“Writing ‘Akhnaten’: A Co-Author of Philip Glass’ Egyptian Opera, Opening at the Met This Weekend, Recalls How the Monotheistic ‘Heretic Pharaoh’ Became the Fat Lady”, Shalom Goldman2019-11-06 (, , ; backlinks)⁠:

Akhnaten, Philip Glass’ “Egyptian opera”, opening at the Metropolitan Opera this weekend, premiered in 1984 and since then has been produced in many different stagings, primarily in European cities, where the composer has a very large and enthusiastic audience. Akhnaten’s American production story has been much more modest.

…Someone at the party had told Glass that I was studying Egyptian language and culture. He sought me out, introduced himself and asked if I knew anything about Akhnaten, the “heretic Pharaoh.” The party had put me in a jocular mood and my immediate response was “know about him? I just saw him!” I explained that I had only recently returned from Cairo, where the massive statue of Akhnaten in the Cairo Museum was the Egyptian artifact that had made the deepest impression on me. (Later I realized that in my response I was channeling a skit in 2000 Year Old Man in which Carl Reiner asks Mel Brooks if he had known Joan of Arc. “What do you mean knew her”, said Brooks, “I dated her!”) Our initial conversation about Egypt and Akhnaten lasted for more than an hour.
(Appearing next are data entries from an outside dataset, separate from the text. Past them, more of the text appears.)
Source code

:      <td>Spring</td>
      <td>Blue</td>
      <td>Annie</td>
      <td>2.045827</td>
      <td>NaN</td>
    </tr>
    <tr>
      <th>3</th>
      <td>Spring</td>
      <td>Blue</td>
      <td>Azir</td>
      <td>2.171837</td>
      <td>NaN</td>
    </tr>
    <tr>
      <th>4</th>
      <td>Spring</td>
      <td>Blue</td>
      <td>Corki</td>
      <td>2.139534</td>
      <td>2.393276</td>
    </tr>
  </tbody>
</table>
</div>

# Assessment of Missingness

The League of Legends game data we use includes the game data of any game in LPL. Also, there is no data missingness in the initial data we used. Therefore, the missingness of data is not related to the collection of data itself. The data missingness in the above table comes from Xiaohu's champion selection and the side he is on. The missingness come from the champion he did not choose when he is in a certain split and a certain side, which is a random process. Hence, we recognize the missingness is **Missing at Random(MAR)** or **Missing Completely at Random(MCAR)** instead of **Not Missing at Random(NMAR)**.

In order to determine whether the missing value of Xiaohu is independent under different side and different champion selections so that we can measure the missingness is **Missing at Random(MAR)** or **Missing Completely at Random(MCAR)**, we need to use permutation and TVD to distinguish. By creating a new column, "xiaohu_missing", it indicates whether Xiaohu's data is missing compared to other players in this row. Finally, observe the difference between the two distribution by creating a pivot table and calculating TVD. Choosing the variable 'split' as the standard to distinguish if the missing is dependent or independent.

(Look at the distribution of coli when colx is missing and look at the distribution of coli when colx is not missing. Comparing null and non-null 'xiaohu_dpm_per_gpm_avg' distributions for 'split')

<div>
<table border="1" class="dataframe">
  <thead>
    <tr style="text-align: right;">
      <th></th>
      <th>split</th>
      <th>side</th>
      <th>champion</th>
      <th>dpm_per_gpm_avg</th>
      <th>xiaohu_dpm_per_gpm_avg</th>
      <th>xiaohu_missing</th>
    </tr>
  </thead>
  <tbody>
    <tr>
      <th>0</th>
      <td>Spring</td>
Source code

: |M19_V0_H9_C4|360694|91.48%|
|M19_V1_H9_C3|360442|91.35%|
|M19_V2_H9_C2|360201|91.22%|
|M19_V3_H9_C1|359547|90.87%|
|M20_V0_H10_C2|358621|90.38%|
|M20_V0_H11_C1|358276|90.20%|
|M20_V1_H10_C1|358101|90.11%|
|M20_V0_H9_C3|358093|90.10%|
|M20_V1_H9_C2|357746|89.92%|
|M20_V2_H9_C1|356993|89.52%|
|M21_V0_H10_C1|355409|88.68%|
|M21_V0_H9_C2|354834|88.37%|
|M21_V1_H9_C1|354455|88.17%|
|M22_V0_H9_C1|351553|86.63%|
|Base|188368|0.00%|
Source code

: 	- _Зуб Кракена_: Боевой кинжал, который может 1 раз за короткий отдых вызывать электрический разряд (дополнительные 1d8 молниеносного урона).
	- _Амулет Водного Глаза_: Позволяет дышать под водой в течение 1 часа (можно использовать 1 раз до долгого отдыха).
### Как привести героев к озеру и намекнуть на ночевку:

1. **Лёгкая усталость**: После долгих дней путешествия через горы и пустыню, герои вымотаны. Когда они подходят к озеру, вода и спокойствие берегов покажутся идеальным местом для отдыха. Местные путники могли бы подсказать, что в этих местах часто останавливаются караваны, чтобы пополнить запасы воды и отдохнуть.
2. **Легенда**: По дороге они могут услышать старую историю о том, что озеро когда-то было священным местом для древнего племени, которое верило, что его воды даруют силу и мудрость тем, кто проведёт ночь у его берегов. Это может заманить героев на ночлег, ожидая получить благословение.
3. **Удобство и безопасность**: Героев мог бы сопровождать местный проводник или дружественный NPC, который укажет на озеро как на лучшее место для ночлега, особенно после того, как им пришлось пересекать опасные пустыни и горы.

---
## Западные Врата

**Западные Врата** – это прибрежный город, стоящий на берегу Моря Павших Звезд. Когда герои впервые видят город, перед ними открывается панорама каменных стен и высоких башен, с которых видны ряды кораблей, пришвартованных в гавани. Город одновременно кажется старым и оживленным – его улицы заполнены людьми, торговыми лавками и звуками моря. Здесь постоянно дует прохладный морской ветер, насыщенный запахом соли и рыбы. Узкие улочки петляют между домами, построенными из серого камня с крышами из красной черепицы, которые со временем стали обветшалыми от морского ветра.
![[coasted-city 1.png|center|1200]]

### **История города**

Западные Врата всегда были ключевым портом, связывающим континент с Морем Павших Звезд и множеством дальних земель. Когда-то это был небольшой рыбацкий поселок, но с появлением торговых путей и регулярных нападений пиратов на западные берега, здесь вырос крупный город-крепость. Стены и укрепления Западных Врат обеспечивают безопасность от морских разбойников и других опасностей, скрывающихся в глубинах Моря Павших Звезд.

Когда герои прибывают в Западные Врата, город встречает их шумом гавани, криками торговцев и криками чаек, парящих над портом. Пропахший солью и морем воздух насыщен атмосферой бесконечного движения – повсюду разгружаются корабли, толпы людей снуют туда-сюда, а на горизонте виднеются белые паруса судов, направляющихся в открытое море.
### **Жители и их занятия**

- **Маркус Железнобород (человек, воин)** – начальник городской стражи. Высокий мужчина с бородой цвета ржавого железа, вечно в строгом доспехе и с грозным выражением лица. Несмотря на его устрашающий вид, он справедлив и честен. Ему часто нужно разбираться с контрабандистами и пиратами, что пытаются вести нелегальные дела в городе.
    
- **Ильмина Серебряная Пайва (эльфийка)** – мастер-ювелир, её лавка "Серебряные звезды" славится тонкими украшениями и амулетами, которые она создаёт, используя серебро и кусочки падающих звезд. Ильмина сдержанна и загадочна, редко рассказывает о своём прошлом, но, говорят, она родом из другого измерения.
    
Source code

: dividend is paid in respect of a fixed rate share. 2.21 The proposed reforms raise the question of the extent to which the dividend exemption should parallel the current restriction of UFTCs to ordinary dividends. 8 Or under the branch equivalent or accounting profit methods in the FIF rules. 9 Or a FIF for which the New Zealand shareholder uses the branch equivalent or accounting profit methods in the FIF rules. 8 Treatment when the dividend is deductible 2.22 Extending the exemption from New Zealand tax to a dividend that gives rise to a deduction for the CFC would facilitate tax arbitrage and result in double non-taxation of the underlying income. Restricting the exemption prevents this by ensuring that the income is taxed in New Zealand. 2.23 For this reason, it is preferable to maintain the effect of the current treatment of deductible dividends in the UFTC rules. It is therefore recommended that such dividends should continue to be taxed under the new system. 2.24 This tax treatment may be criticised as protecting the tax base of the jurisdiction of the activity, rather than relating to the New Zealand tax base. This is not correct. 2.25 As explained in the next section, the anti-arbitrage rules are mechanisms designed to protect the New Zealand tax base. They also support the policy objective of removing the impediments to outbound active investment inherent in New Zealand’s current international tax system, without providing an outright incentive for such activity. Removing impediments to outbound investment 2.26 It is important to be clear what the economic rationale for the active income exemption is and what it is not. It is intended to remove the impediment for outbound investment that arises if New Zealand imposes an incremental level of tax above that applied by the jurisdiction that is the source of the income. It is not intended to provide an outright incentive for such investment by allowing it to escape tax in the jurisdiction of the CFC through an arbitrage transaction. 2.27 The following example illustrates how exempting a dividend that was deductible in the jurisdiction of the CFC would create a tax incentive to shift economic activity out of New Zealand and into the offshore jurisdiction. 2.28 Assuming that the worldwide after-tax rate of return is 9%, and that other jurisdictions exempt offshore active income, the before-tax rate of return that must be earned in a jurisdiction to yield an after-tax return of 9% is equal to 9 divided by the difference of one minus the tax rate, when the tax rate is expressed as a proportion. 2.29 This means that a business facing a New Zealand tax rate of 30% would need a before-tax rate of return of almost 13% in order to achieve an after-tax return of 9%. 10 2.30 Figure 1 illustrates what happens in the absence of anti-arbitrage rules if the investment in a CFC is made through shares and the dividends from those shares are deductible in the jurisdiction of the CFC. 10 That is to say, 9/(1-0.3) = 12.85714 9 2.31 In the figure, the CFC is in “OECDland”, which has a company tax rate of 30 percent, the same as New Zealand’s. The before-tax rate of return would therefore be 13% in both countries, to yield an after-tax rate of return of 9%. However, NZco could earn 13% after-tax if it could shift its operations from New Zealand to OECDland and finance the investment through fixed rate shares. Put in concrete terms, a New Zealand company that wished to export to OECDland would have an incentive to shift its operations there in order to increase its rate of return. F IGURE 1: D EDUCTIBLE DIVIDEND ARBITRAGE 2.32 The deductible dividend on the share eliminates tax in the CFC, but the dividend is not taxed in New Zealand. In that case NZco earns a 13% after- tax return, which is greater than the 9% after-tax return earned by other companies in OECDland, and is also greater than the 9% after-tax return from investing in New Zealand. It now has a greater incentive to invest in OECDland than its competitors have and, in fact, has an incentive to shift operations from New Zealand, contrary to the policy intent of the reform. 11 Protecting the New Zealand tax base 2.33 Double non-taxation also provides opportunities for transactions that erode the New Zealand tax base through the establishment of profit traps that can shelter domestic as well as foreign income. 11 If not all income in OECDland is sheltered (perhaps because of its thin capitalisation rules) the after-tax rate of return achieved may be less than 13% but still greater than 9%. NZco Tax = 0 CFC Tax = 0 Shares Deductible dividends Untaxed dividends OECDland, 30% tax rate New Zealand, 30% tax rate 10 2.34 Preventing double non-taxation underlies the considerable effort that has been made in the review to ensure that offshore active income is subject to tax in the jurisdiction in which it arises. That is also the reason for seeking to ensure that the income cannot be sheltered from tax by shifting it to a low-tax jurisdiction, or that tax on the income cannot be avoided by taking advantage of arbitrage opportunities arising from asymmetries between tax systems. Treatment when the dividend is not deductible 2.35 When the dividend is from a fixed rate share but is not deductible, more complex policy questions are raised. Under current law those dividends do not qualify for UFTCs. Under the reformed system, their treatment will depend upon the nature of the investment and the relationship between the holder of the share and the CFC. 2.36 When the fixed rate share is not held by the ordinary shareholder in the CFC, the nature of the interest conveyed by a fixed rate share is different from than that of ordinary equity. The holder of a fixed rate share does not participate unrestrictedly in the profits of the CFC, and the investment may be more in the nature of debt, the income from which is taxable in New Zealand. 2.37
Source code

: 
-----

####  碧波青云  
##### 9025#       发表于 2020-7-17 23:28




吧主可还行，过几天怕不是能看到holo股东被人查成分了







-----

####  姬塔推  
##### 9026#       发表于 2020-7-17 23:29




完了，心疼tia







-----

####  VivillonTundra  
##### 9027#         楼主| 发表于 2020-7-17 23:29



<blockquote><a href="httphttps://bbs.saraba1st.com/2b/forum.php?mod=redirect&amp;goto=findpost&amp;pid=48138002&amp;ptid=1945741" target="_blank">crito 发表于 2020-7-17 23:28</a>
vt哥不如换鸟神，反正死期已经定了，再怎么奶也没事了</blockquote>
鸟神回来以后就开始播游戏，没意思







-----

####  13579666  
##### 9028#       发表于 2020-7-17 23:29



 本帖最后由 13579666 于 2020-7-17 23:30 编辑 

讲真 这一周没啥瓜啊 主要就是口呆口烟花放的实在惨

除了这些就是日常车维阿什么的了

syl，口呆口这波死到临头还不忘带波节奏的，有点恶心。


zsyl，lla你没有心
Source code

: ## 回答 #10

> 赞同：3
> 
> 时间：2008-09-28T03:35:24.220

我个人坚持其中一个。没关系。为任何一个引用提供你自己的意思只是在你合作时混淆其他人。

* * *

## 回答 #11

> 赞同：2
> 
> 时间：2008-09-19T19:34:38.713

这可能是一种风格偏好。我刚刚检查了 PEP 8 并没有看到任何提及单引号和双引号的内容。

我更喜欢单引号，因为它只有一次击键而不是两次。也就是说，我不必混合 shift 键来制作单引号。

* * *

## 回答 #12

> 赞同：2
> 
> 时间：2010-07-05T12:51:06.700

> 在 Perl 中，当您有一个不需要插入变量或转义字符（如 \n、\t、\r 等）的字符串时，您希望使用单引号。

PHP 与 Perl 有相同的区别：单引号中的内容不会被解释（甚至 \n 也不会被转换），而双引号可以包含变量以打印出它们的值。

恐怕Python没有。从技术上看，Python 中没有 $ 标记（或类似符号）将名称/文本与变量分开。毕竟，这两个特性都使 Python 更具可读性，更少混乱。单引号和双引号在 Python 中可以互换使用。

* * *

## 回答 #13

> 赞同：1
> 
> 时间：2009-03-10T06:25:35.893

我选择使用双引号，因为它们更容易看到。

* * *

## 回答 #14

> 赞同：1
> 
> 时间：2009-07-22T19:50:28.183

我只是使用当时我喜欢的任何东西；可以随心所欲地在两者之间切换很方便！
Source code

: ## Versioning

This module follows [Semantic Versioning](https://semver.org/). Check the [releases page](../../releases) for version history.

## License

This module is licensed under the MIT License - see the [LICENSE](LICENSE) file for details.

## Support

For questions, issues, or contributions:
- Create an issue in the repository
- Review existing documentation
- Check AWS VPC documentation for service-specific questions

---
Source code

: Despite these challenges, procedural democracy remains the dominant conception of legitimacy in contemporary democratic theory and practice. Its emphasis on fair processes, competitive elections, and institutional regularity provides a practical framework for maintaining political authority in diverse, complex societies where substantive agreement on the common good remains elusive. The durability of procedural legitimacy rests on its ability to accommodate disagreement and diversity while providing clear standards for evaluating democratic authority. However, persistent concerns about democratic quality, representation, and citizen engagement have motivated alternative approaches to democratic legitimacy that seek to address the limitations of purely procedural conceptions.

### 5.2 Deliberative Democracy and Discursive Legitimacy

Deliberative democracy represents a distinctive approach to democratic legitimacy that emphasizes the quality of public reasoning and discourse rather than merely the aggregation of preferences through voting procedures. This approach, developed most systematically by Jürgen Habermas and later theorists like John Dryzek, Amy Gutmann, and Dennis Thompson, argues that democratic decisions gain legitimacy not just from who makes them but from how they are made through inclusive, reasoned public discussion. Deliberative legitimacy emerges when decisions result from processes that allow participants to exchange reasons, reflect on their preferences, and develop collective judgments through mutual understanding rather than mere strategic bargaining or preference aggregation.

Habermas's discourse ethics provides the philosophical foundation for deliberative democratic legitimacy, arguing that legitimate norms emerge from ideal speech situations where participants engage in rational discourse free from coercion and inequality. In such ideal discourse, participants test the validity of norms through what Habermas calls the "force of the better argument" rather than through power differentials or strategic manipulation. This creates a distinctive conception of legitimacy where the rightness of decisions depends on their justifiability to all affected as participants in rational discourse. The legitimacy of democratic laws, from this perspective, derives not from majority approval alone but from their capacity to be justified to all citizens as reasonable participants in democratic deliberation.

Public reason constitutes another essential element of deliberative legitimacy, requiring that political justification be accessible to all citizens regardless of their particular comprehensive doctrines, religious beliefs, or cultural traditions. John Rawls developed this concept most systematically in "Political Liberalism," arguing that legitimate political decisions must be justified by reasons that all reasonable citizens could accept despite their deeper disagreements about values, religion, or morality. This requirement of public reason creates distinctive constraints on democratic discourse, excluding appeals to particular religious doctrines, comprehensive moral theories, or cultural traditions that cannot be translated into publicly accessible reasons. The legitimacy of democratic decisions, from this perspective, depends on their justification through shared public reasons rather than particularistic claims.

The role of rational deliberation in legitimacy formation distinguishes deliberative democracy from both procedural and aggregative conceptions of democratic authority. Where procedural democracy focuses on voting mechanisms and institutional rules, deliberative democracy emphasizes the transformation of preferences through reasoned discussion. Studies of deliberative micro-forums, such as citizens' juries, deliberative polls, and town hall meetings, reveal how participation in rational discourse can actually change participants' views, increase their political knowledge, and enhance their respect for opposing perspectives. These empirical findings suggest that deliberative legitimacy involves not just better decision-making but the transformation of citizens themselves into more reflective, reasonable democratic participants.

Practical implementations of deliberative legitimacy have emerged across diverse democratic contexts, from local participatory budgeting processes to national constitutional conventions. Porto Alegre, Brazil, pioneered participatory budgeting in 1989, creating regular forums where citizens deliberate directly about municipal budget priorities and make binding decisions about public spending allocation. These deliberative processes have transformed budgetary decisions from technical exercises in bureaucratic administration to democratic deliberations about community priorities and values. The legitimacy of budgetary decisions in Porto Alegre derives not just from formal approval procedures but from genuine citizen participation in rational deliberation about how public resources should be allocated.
In his remarkably creative way, Glass had been reading widely about Egypt and Akhnaten. He had studied James Henry Breasted’s authoritative History of Egypt and he read Freud’s speculations about Akhnaten in his last book, Moses and Monotheism. We agreed to meet the following week to continue our conversation. I told Glass that for our next meeting I would bring pictures of Akhnaten, his wife Nefertiti, and of his artistic creations. For Akhnaten was an artist and poet, as well as a Pharaoh—or at least that was the claim of some experts. Our subsequent meetings at which I was introduced to Glass’ theater and music collaborators, Robert Israel and Richard Riddell, went very well. They had worked with Glass on Satyagraha and were collaborating with him on the creation of Akhnaten. Asked by Glass if I would be able to serve as a researcher on his Egyptian project, I said yes.

…His formulation was: “Einstein as the man of science, Gandhi as the man of politics, Akhnaten as the man of religion.”

In his 1987 book, Music by Philip Glass, the composer explained his fascination with the heretic king: “On becoming Pharaoh, he declared a new religion based upon Aten, associated with the sun, but not actually the sun itself, a very important point theologically. His new god was supreme and alone, making Akhnaten the first declared monotheist in history…Finally, by not completely identifying his god with the physical sun but emphasizing his independent nature, Akhnaten’s god is the first truly abstract god head we know.” Glass knew that not all historians of religion and culture agreed with this description. But for Glass, the main point was that “Akhnaten had changed his (and our) world through the force of his ideas and not through the force of arms.”